▶ Consignes:
a) Dans l'extrait sur les champignons nasaux, avec quel instrument les scientifiques ont-ils prélevé le mycobiome des participants ?
b) Recopiez mot pour mot un passage de l'extrait sur les champignons nasaux. Commencez aux mots « Les chercheurs ont » et arrêtez-vous après « témoin d’individus sains. ».
c) Prolongez l'extrait sur les champignons nasaux à partir de sa dernière phrase.

▶ Extrait fourni:
Les chercheurs ont analysé les champignons présents sur les parois nasales d’enfants et de jeunes adultes. « Nous avons recruté de jeunes patients souffrant de rhinite ou d’asthme, ceux que l’on rencontre généralement dans toute clinique ambulatoire spécialisée dans les soins aux allergiques. Il s’agit principalement de patients sensibilisés aux acariens, aux pollens, aux squames de chat ou de chien par exemple », raconte Luis Delgado. Les scientifiques ont ainsi prélevé le mycobiome de plus de 300 participants, à l’aide d’écouvillons nasaux. Près de la moitié souffraient d’asthme, de rhinite allergique ou, pour la plupart des deux pathologies. L’autre moitié constituait le groupe témoin d’individus sains.
Des champignons allergènes et opportunistes
Dans les échantillons, les auteurs n’ont pas cherché à identifier directement les espèces fongiques, mais des molécules clés, révélatrices de l’activité des champignons: les purines. « On a analysé leurs empreintes en quelque sorte, illustre le chercheur. Chez les champignons pathogènes de l’humain, les purines sont essentielles dans divers processus tels que la réception des signaux, le métabolisme énergétique et la synthèse de l’ADN. » Ils ont alors identifié les signatures correspondant à différentes espèces de champignons.

▶ Données:
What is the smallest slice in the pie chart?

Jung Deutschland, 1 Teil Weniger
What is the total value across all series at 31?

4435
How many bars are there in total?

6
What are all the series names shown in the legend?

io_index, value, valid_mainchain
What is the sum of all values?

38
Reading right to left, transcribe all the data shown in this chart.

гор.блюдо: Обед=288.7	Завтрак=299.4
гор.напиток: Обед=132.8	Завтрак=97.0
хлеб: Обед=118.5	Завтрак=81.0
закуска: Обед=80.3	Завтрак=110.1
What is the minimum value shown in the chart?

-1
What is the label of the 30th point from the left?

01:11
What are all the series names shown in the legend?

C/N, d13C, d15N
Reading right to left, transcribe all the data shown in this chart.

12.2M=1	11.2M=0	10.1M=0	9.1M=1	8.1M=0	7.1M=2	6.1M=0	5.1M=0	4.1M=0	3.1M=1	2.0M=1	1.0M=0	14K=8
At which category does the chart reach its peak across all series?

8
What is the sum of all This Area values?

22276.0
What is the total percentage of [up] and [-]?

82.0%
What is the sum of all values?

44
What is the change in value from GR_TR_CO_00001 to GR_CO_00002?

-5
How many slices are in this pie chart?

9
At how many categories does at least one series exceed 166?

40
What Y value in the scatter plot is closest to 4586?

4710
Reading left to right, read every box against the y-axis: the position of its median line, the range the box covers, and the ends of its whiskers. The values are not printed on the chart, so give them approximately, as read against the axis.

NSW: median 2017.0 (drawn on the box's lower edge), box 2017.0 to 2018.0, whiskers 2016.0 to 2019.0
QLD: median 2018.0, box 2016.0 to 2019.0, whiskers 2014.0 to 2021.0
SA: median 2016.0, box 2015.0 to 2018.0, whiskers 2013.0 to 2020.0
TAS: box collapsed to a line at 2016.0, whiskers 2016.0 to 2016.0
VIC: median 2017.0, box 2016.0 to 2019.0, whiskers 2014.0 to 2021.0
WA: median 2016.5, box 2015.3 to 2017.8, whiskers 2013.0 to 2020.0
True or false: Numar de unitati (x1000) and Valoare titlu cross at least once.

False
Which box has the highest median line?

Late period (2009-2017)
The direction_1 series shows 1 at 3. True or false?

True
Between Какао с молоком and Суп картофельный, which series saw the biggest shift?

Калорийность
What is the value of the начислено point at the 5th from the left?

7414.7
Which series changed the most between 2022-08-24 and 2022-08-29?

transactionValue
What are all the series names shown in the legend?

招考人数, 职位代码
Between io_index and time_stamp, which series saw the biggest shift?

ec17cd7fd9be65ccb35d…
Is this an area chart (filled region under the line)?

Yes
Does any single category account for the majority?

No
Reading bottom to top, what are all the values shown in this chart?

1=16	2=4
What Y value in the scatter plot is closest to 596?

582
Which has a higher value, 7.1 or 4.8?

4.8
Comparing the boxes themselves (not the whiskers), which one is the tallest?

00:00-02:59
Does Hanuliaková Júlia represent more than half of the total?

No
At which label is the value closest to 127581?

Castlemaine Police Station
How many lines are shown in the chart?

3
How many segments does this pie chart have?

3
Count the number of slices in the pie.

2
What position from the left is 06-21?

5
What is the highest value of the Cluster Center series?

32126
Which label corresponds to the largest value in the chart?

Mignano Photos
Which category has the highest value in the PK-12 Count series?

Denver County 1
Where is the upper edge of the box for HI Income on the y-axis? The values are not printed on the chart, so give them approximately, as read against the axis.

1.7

▶ Corrigé des exercices:
a) Ils l'ont prélevé à l'aide d'écouvillons nasaux.

b)
Les chercheurs ont analysé les champignons présents sur les parois nasales d’enfants et de jeunes adultes. « Nous avons recruté de jeunes patients souffrant de rhinite ou d’asthme, ceux que l’on rencontre généralement dans toute clinique ambulatoire spécialisée dans les soins aux allergiques. Il s’agit principalement de patients sensibilisés aux acariens, aux pollens, aux squames de chat ou de chien par exemple », raconte Luis Delgado. Les scientifiques ont ainsi prélevé le mycobiome de plus de 300 participants, à l’aide d’écouvillons nasaux. Près de la moitié souffraient d’asthme, de rhinite allergique ou, pour la plupart des deux pathologies. L’autre moitié constituait le groupe témoin d’individus sains.

c)
Résultat: les mycobiomes nasaux sont essentiellement composés de deux groupes de champignons (Ascomycota et Basidiomycota) et de 14 genres, dont 71 % ont été détectés à une fréquence significativement plus élevée chez les patients atteints de rhinite allergique et d’asthme par rapport aux témoins sains. Parmi ces genres dominants, les scientifiques identifient des champignons communs, tels que Penicillium, Aspergillus, Candida ou Malassezia, qui sont reconnus chez l’humain comme des champignons allergènes ou opportunistes.
« Il existe des différences significatives dans l’abondance de la plupart des principales espèces fongiques identifiées dans le nez des patients atteints de rhinite allergique, avec ou sans asthme associé », résume-t-il. Leur mycobiome se distingue tant sur le plan de sa composition que de sa structure. Ses fonctions métaboliques sont différentes, tout comme les connexions qu’ils engagent entre les populations.
Mais ces différences sont-elles la cause ou la conséquence de la rhinite et de l’asthme ? Pour répondre à cette question, il reste à identifier l’évolution de ces champignons au fil du temps. Dans leur étude, les chercheurs de l’Université de Porto ont réalisé les prélèvements à un instant t, mais une étude longitudinale leur permettrait peut-être d’identifier des liens de causalité entre les populations fongiques et les pathologies. Une des hypothèses consiste à penser que ces champignons affectent l’environnement immunitaire du nez. « Si les prochaines études confirment ce lien et identifient les processus impliqués, il pourrait s’agir d’une future cible thérapeutique pour le traitement ou le diagnostic, » concluent les auteurs.